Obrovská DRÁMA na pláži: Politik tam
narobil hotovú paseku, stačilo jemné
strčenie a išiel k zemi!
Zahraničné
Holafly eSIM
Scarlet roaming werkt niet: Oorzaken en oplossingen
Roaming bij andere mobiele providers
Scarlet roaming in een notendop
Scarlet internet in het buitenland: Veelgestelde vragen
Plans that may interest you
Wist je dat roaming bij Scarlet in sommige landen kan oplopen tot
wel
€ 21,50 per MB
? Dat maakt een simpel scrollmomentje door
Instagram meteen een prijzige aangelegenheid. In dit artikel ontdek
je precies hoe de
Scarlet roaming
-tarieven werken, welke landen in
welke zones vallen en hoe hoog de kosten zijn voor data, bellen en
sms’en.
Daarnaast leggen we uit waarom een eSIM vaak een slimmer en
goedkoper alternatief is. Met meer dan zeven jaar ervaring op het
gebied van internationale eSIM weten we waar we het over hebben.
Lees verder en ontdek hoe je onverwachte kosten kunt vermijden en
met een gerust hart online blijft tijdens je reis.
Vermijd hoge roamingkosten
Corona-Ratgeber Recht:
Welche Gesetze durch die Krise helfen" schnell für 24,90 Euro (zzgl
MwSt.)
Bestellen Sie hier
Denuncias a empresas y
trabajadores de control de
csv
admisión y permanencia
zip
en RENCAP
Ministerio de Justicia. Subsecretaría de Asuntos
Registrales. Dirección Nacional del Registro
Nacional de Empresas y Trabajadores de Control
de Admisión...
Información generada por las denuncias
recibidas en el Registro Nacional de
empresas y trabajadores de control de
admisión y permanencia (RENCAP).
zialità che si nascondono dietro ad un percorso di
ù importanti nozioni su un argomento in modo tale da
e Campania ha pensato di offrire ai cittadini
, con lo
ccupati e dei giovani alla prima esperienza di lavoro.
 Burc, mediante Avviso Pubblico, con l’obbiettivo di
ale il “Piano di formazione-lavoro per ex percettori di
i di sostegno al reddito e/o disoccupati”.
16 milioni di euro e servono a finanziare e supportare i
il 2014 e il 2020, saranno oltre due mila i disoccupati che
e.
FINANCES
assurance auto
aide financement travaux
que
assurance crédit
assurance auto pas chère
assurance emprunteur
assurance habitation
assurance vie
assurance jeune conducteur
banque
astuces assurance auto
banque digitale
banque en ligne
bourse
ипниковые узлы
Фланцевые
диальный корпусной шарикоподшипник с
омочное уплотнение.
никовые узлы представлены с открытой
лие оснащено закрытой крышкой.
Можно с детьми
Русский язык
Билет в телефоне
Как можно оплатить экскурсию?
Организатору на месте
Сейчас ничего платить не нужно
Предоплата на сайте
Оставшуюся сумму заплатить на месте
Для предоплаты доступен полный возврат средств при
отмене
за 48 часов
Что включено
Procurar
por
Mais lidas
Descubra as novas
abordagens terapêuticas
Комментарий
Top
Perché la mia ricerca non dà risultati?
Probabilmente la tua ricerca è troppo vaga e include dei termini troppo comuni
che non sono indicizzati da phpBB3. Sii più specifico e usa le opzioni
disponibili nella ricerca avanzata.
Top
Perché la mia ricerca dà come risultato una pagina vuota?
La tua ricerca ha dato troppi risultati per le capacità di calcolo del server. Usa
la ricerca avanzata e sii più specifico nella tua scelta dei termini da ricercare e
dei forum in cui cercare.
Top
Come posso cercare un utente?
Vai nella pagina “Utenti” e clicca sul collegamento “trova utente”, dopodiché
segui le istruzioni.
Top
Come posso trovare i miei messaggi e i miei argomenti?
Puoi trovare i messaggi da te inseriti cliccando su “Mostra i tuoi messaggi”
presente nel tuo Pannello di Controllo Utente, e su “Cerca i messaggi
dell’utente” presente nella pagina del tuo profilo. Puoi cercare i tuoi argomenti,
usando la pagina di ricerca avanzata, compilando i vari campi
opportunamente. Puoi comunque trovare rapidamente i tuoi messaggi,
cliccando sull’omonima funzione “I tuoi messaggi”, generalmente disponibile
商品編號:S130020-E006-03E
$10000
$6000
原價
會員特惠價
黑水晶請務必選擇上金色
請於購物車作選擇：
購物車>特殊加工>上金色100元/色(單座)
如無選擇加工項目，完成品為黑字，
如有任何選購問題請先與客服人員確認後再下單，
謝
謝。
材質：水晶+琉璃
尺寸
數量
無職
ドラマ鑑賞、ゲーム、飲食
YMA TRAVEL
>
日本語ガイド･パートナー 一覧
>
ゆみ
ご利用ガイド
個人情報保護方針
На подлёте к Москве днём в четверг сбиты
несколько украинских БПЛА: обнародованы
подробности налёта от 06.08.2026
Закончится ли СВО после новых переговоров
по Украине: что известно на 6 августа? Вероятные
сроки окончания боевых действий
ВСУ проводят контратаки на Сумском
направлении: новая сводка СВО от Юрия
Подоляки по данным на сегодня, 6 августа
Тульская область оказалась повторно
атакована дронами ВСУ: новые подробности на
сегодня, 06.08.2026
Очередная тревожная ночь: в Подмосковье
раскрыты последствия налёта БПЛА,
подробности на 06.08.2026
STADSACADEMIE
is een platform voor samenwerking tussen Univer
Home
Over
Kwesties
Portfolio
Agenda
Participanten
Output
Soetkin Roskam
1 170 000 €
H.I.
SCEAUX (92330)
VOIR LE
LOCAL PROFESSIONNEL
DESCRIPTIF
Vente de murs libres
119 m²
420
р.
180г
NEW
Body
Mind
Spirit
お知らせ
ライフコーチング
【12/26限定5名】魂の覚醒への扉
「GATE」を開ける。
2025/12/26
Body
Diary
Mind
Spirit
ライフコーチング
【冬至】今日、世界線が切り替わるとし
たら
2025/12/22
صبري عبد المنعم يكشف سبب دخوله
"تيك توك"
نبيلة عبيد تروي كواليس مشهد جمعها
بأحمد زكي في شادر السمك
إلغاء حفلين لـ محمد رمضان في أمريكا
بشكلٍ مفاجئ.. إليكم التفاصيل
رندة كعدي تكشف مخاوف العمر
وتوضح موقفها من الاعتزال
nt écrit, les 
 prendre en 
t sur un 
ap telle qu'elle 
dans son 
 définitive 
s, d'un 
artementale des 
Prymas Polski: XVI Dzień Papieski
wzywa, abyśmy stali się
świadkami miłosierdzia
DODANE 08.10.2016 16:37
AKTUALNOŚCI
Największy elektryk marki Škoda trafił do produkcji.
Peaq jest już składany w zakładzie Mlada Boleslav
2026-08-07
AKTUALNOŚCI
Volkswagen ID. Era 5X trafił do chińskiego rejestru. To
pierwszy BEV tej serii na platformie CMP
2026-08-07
++++++++
Work instructions -
Reproduce every line of the data verbatim.

Exercise output -
Obrovská DRÁMA na pláži: Politik tam
narobil hotovú paseku, stačilo jemné
strčenie a išiel k zemi!
Zahraničné
Holafly eSIM
Scarlet roaming werkt niet: Oorzaken en oplossingen
Roaming bij andere mobiele providers
Scarlet roaming in een notendop
Scarlet internet in het buitenland: Veelgestelde vragen
Plans that may interest you
Wist je dat roaming bij Scarlet in sommige landen kan oplopen tot
wel
€ 21,50 per MB
? Dat maakt een simpel scrollmomentje door
Instagram meteen een prijzige aangelegenheid. In dit artikel ontdek
je precies hoe de
Scarlet roaming
-tarieven werken, welke landen in
welke zones vallen en hoe hoog de kosten zijn voor data, bellen en
sms’en.
Daarnaast leggen we uit waarom een eSIM vaak een slimmer en
goedkoper alternatief is. Met meer dan zeven jaar ervaring op het
gebied van internationale eSIM weten we waar we het over hebben.
Lees verder en ontdek hoe je onverwachte kosten kunt vermijden en
met een gerust hart online blijft tijdens je reis.
Vermijd hoge roamingkosten
Corona-Ratgeber Recht:
Welche Gesetze durch die Krise helfen" schnell für 24,90 Euro (zzgl
MwSt.)
Bestellen Sie hier
Denuncias a empresas y
trabajadores de control de
csv
admisión y permanencia
zip
en RENCAP
Ministerio de Justicia. Subsecretaría de Asuntos
Registrales. Dirección Nacional del Registro
Nacional de Empresas y Trabajadores de Control
de Admisión...
Información generada por las denuncias
recibidas en el Registro Nacional de
empresas y trabajadores de control de
admisión y permanencia (RENCAP).
zialità che si nascondono dietro ad un percorso di
ù importanti nozioni su un argomento in modo tale da
e Campania ha pensato di offrire ai cittadini
, con lo
ccupati e dei giovani alla prima esperienza di lavoro.
 Burc, mediante Avviso Pubblico, con l’obbiettivo di
ale il “Piano di formazione-lavoro per ex percettori di
i di sostegno al reddito e/o disoccupati”.
16 milioni di euro e servono a finanziare e supportare i
il 2014 e il 2020, saranno oltre due mila i disoccupati che
e.
FINANCES
assurance auto
aide financement travaux
que
assurance crédit
assurance auto pas chère
assurance emprunteur
assurance habitation
assurance vie
assurance jeune conducteur
banque
astuces assurance auto
banque digitale
banque en ligne
bourse
ипниковые узлы
Фланцевые
диальный корпусной шарикоподшипник с
омочное уплотнение.
никовые узлы представлены с открытой
лие оснащено закрытой крышкой.
Можно с детьми
Русский язык
Билет в телефоне
Как можно оплатить экскурсию?
Организатору на месте
Сейчас ничего платить не нужно
Предоплата на сайте
Оставшуюся сумму заплатить на месте
Для предоплаты доступен полный возврат средств при
отмене
за 48 часов
Что включено
Procurar
por
Mais lidas
Descubra as novas
abordagens terapêuticas
Комментарий
Top
Perché la mia ricerca non dà risultati?
Probabilmente la tua ricerca è troppo vaga e include dei termini troppo comuni
che non sono indicizzati da phpBB3. Sii più specifico e usa le opzioni
disponibili nella ricerca avanzata.
Top
Perché la mia ricerca dà come risultato una pagina vuota?
La tua ricerca ha dato troppi risultati per le capacità di calcolo del server. Usa
la ricerca avanzata e sii più specifico nella tua scelta dei termini da ricercare e
dei forum in cui cercare.
Top
Come posso cercare un utente?
Vai nella pagina “Utenti” e clicca sul collegamento “trova utente”, dopodiché
segui le istruzioni.
Top
Come posso trovare i miei messaggi e i miei argomenti?
Puoi trovare i messaggi da te inseriti cliccando su “Mostra i tuoi messaggi”
presente nel tuo Pannello di Controllo Utente, e su “Cerca i messaggi
dell’utente” presente nella pagina del tuo profilo. Puoi cercare i tuoi argomenti,
usando la pagina di ricerca avanzata, compilando i vari campi
opportunamente. Puoi comunque trovare rapidamente i tuoi messaggi,
cliccando sull’omonima funzione “I tuoi messaggi”, generalmente disponibile
商品編號:S130020-E006-03E
$10000
$6000
原價
會員特惠價
黑水晶請務必選擇上金色
請於購物車作選擇：
購物車>特殊加工>上金色100元/色(單座)
如無選擇加工項目，完成品為黑字，
如有任何選購問題請先與客服人員確認後再下單，
謝
謝。
材質：水晶+琉璃
尺寸
數量
無職
ドラマ鑑賞、ゲーム、飲食
YMA TRAVEL
>
日本語ガイド･パートナー 一覧
>
ゆみ
ご利用ガイド
個人情報保護方針
На подлёте к Москве днём в четверг сбиты
несколько украинских БПЛА: обнародованы
подробности налёта от 06.08.2026
Закончится ли СВО после новых переговоров
по Украине: что известно на 6 августа? Вероятные
сроки окончания боевых действий
ВСУ проводят контратаки на Сумском
направлении: новая сводка СВО от Юрия
Подоляки по данным на сегодня, 6 августа
Тульская область оказалась повторно
атакована дронами ВСУ: новые подробности на
сегодня, 06.08.2026
Очередная тревожная ночь: в Подмосковье
раскрыты последствия налёта БПЛА,
подробности на 06.08.2026
STADSACADEMIE
is een platform voor samenwerking tussen Univer
Home
Over
Kwesties
Portfolio
Agenda
Participanten
Output
Soetkin Roskam
1 170 000 €
H.I.
SCEAUX (92330)
VOIR LE
LOCAL PROFESSIONNEL
DESCRIPTIF
Vente de murs libres
119 m²
420
р.
180г
NEW
Body
Mind
Spirit
お知らせ
ライフコーチング
【12/26限定5名】魂の覚醒への扉
「GATE」を開ける。
2025/12/26
Body
Diary
Mind
Spirit
ライフコーチング
【冬至】今日、世界線が切り替わるとし
たら
2025/12/22
صبري عبد المنعم يكشف سبب دخوله
"تيك توك"
نبيلة عبيد تروي كواليس مشهد جمعها
بأحمد زكي في شادر السمك
إلغاء حفلين لـ محمد رمضان في أمريكا
بشكلٍ مفاجئ.. إليكم التفاصيل
رندة كعدي تكشف مخاوف العمر
وتوضح موقفها من الاعتزال
nt écrit, les 
 prendre en 
t sur un 
ap telle qu'elle 
dans son 
 définitive 
s, d'un 
artementale des 
Prymas Polski: XVI Dzień Papieski
wzywa, abyśmy stali się
świadkami miłosierdzia
DODANE 08.10.2016 16:37
AKTUALNOŚCI
Największy elektryk marki Škoda trafił do produkcji.
Peaq jest już składany w zakładzie Mlada Boleslav
2026-08-07
AKTUALNOŚCI
Volkswagen ID. Era 5X trafił do chińskiego rejestru. To
pierwszy BEV tej serii na platformie CMP
2026-08-07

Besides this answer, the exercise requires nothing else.